### [WHAT YOU SHOULD DO]
Tally the lines in the material below that contain the string "approximate", treating uppercase and lowercase as different. Reply with the number alone.

(EXCERPTED DATA)

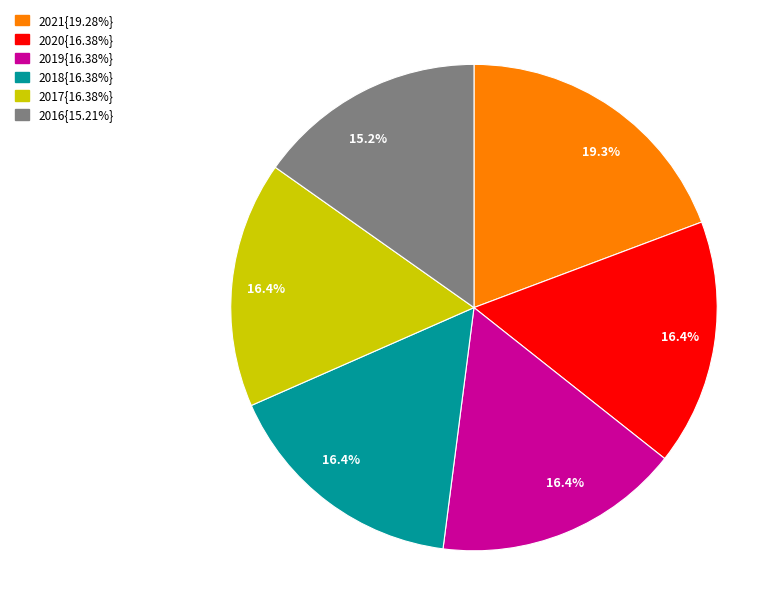

Does any single category account for the majority?

No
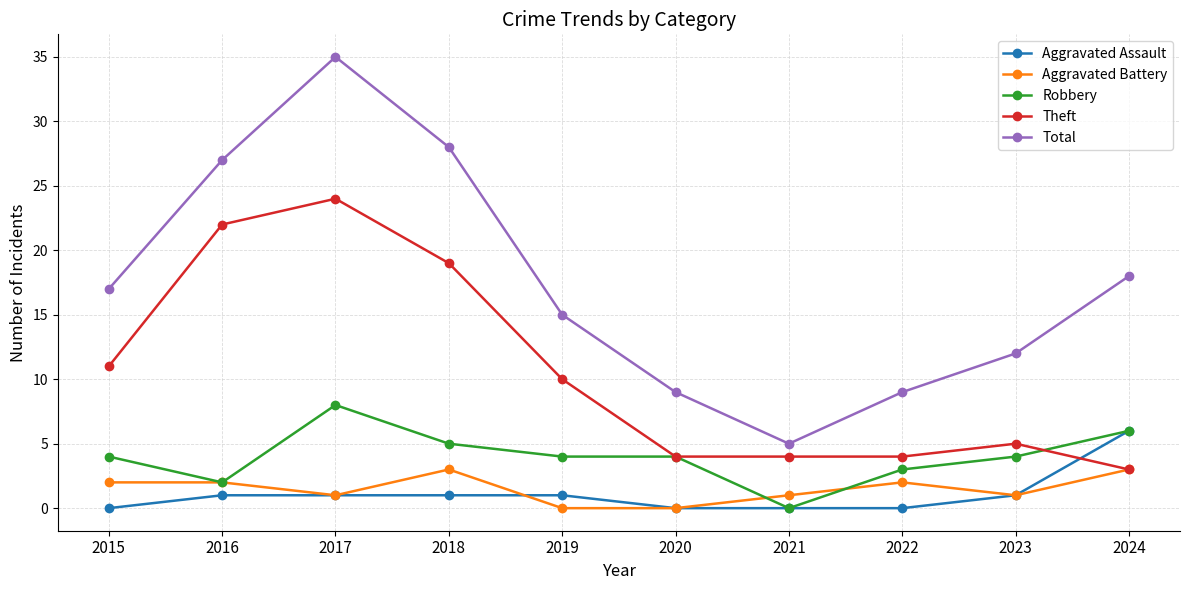

Which series has the widest spread of values?

Total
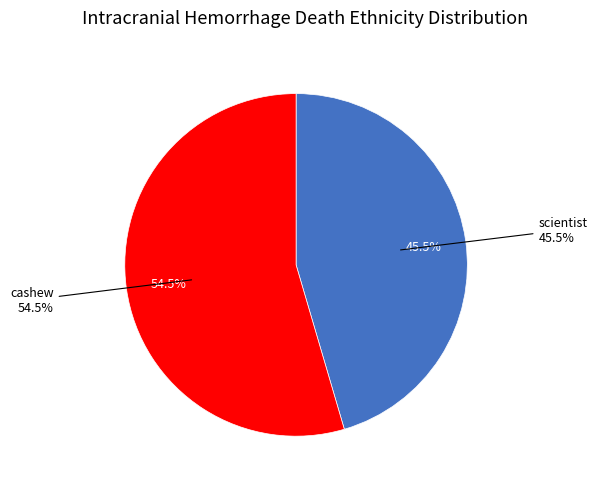

Which category has the smallest portion of the pie?

scientist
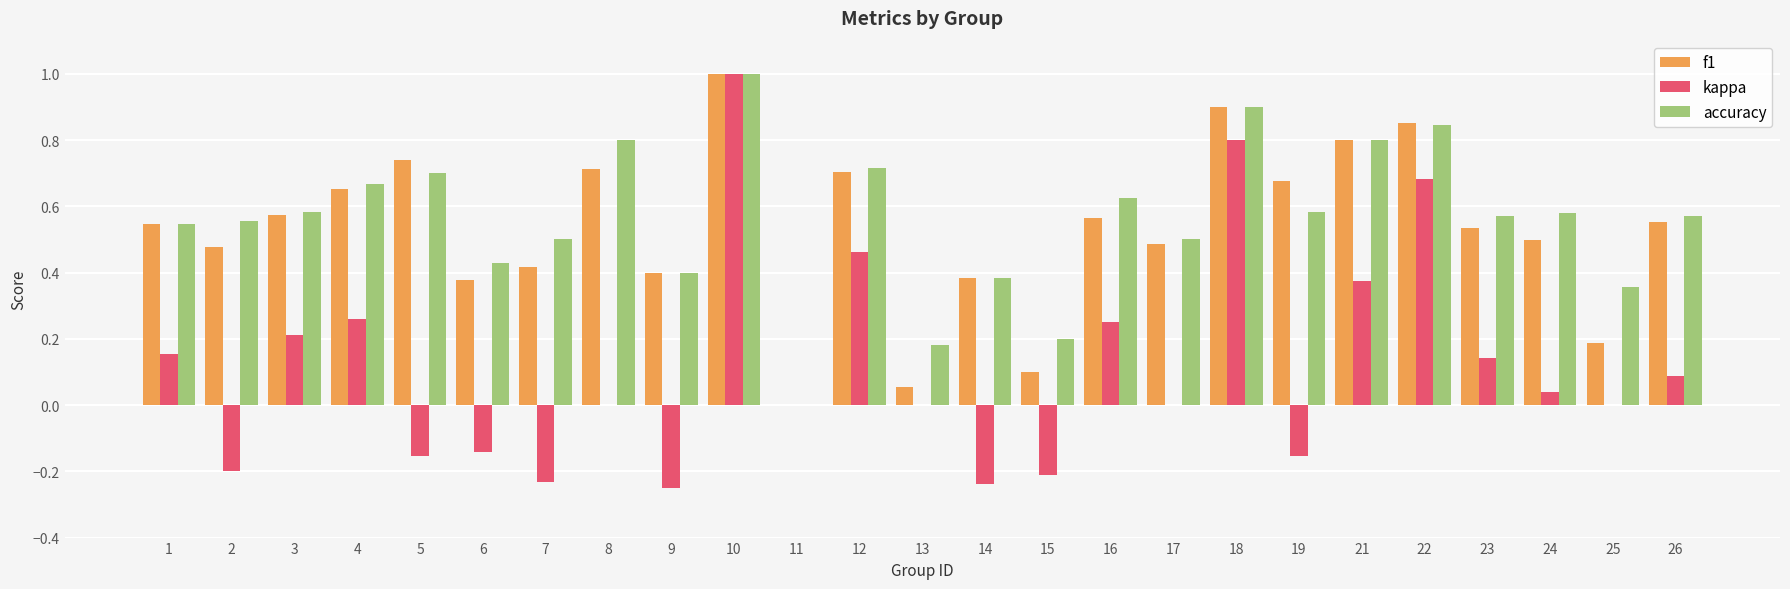

Between 22 and 24, which series saw the biggest shift?

kappa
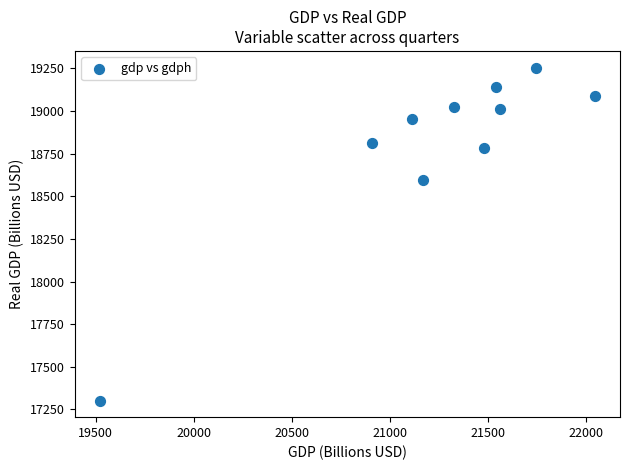

What Y value in the scatter plot is closest to 18278?

18596.5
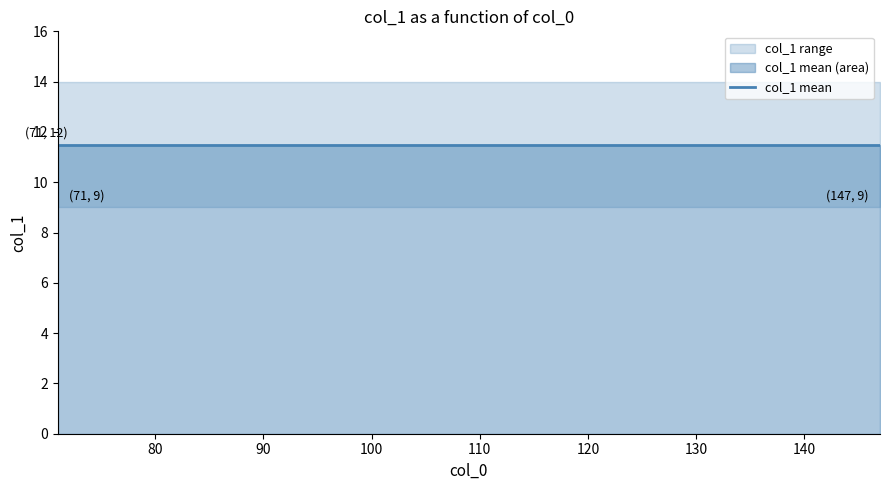

Between 72 and 73, which is larger?

72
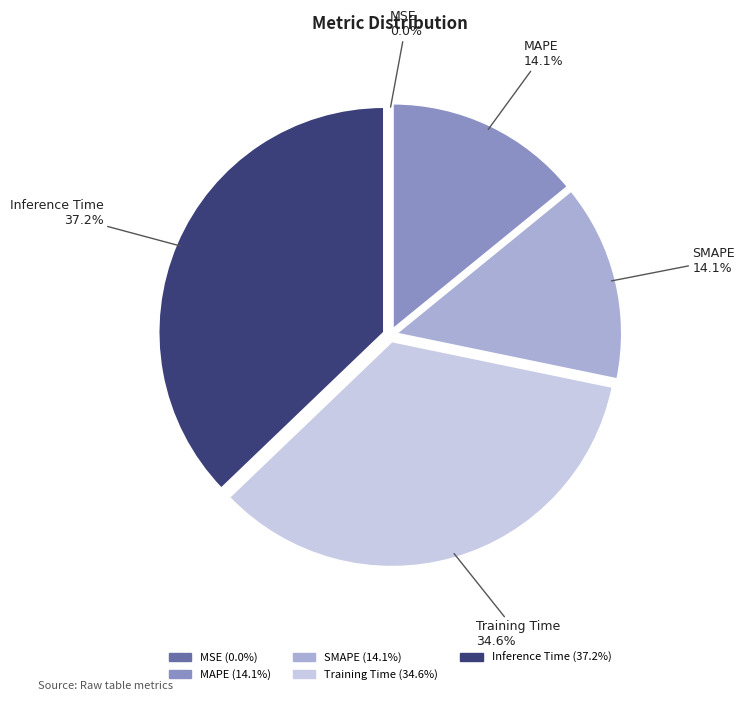

Does any single category account for the majority?

No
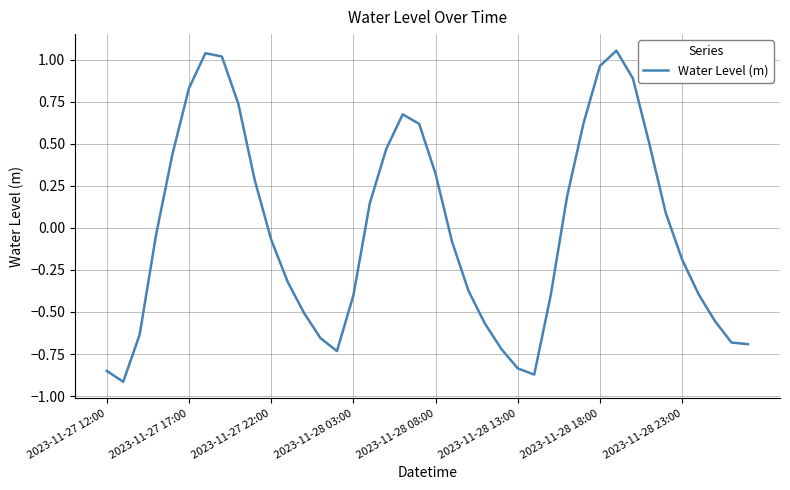

Is it true that the value at 2023-11-28 18:00 is 0.3?

False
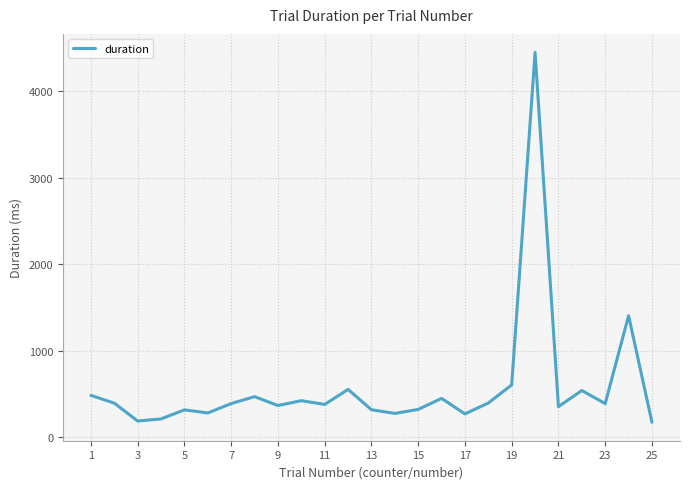

What is the difference between the maximum and minimum values?

4281.4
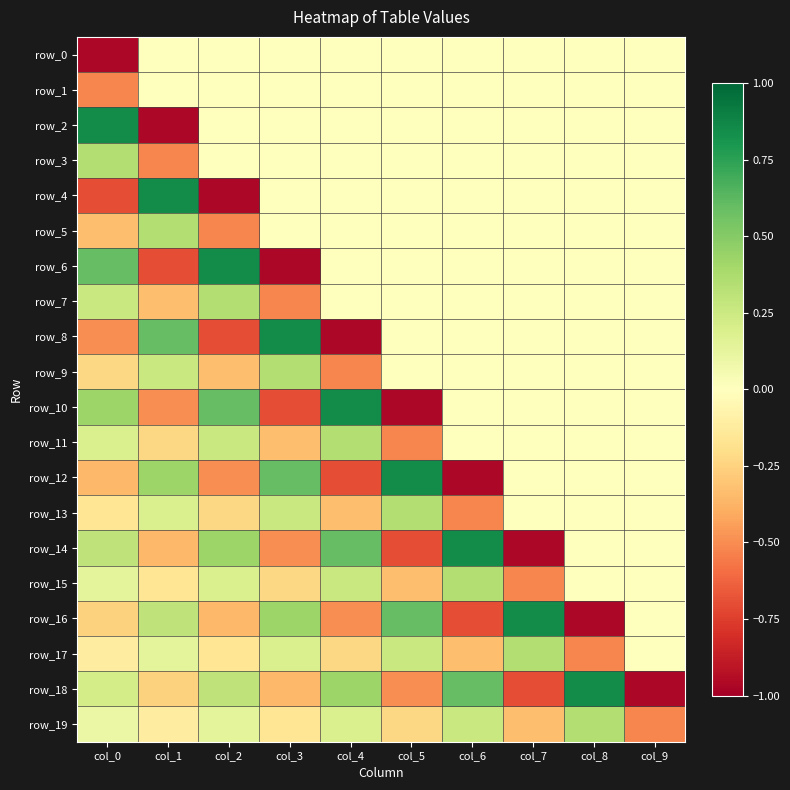

Between col_2 and col_7, which series saw the biggest shift?

row_14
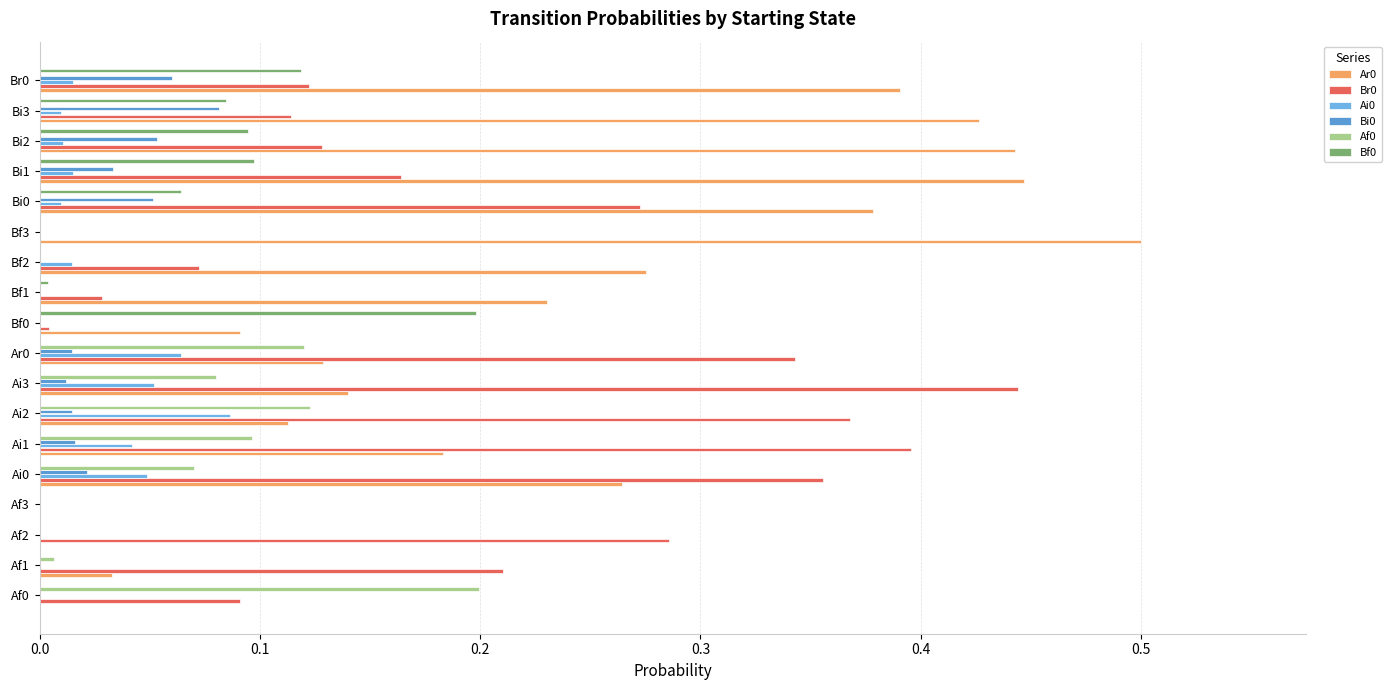

Count the number of data series in this chart.

6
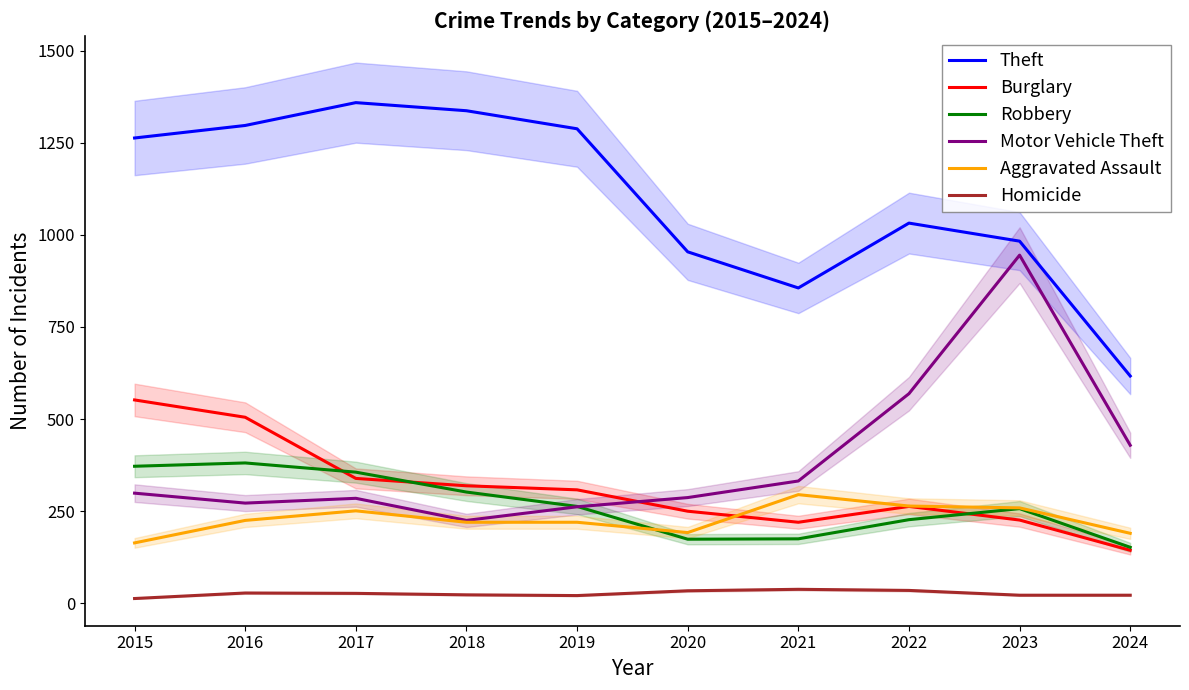

What is the approximate value of Theft at 2018?

1337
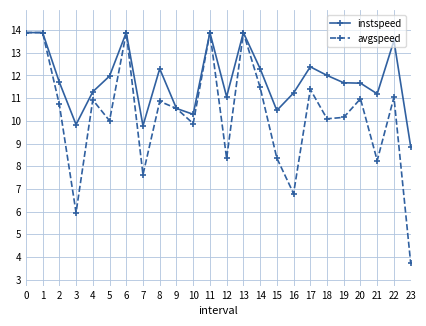

What is the value of the instspeed point at the 4th from the left?

9.8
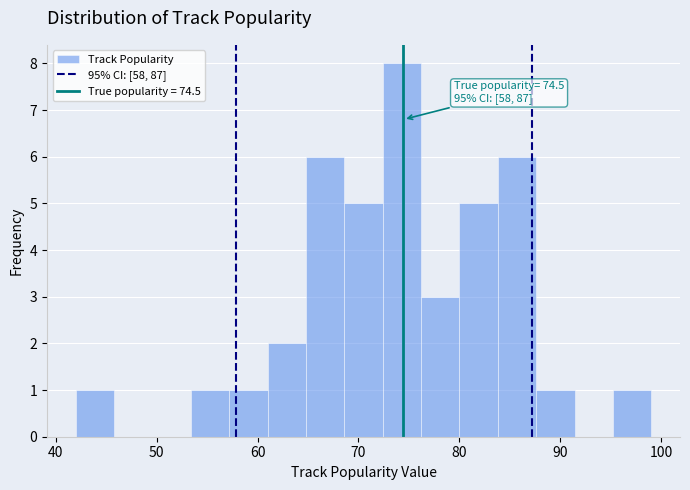

Around what value on the x-axis is the tallest bar? Give the approximate position of its centre, as read against the axis.

74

(End EXCERPTED DATA)

### [SOLUTION FOR THIS EXERCISE]
2